One option would be to short put at the 30 delta 40 strike (the Aug 17th's paying .64 with a break even of 39.36), but that's going to cost me roughly 20% of the short put strike (on margin) in buying power and/or invoke full notional value if cash secured. Alternatively, I can just money the covered out of the box by selling the Aug 17th 40 monied covered call (35.97 per one lot; 35.97 break even; 4.03 max profit on call away). Naturally, that's going to hang up 35.97 in buying power, even though the pure dollar and cents payout on call away is quite attractive (11.2% ). If you don't want to go that big buying power wise, but potentially realize a similar percentage metric (~10%), there's the "scaredy cat," monied call diagonal with the buying power effect of less than 15% of the full-on covered call ... .
Max Loss on Setup: $455/contract
Max Profit on Setup: $45/contract (9.9% )

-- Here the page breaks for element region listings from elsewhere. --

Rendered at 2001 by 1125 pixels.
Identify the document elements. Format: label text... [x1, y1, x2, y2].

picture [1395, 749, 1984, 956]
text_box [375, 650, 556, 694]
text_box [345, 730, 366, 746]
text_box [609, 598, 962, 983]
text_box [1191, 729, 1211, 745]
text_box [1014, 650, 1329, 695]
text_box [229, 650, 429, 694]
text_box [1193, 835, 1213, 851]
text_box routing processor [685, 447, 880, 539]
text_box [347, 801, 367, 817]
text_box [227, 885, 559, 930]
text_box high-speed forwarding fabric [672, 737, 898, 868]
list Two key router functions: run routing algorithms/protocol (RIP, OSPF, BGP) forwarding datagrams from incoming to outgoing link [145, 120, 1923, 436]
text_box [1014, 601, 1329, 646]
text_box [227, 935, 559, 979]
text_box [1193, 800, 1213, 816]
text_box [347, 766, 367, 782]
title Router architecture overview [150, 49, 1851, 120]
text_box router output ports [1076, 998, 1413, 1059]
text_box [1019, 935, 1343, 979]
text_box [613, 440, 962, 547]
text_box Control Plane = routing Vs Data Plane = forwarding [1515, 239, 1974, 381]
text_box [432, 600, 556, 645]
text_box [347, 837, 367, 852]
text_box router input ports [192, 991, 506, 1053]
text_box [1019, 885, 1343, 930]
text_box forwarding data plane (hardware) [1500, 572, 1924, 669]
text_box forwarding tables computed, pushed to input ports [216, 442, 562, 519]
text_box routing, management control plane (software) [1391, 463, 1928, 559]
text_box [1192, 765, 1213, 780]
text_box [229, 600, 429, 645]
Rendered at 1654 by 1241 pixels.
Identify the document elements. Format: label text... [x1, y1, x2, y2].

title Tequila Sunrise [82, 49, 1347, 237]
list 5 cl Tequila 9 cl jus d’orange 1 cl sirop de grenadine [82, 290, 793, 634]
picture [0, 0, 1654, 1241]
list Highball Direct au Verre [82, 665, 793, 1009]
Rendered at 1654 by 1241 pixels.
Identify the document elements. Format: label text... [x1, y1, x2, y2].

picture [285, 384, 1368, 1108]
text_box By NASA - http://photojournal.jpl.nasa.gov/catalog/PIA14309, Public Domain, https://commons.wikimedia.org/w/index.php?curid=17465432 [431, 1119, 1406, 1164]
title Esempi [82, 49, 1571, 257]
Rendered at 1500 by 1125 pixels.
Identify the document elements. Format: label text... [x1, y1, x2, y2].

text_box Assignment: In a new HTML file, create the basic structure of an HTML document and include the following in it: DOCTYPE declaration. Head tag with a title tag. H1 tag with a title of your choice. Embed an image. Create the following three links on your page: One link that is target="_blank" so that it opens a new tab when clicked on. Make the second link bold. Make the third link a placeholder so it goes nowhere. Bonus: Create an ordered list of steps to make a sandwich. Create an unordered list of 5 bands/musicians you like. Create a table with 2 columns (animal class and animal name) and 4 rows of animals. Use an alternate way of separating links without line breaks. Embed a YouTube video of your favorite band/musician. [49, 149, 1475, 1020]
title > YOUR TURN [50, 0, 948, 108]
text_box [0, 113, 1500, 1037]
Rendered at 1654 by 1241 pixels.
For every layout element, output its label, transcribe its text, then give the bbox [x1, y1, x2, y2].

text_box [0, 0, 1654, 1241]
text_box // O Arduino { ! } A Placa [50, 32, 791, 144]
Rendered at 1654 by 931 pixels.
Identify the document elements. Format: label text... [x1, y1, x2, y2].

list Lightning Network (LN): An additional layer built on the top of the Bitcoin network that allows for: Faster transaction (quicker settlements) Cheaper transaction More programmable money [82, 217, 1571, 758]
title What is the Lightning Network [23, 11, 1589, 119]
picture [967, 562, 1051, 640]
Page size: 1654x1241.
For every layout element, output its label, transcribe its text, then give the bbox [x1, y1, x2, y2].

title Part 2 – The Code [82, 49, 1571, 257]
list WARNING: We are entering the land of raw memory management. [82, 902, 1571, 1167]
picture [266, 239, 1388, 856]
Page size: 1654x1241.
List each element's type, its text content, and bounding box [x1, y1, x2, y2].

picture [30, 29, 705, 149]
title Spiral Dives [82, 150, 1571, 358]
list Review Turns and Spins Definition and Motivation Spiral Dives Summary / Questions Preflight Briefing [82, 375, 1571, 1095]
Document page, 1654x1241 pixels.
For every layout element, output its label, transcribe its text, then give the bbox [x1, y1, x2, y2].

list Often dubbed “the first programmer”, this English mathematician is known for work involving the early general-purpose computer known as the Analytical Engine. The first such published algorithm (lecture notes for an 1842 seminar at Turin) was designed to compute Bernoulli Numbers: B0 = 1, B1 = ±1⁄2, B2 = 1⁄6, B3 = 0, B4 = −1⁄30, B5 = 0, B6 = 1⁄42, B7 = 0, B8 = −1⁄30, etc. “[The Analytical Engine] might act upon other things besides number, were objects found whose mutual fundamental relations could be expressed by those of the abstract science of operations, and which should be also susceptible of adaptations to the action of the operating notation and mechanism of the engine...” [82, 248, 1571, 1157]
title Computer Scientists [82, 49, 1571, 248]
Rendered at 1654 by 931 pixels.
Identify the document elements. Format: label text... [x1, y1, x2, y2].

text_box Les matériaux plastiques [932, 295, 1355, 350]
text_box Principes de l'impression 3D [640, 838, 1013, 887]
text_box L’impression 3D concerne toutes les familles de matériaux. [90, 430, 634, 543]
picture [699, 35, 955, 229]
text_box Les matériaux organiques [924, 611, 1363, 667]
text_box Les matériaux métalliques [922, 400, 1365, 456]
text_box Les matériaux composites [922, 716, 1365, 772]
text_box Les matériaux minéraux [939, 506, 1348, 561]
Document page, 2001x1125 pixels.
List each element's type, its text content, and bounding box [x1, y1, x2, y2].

Break Even: 40.55 vs. 42.08 spot
Notes: As always, there's a downside to these. Realizing max profit with a monied generally requires that you wait toward the very end of the front month expiry for all the extrinsic to bleed out of the short, and you can't just "let it lay" as you would potentially with a covered call. Instead, shoot for taking off the whole setup toward expiry (assuming that the short call remains monied) at .05 short of max or consider rolling out the short call "as is" around 4-10 days until expiration for additional credit if you want to milk/reduce cost basis in the setup further.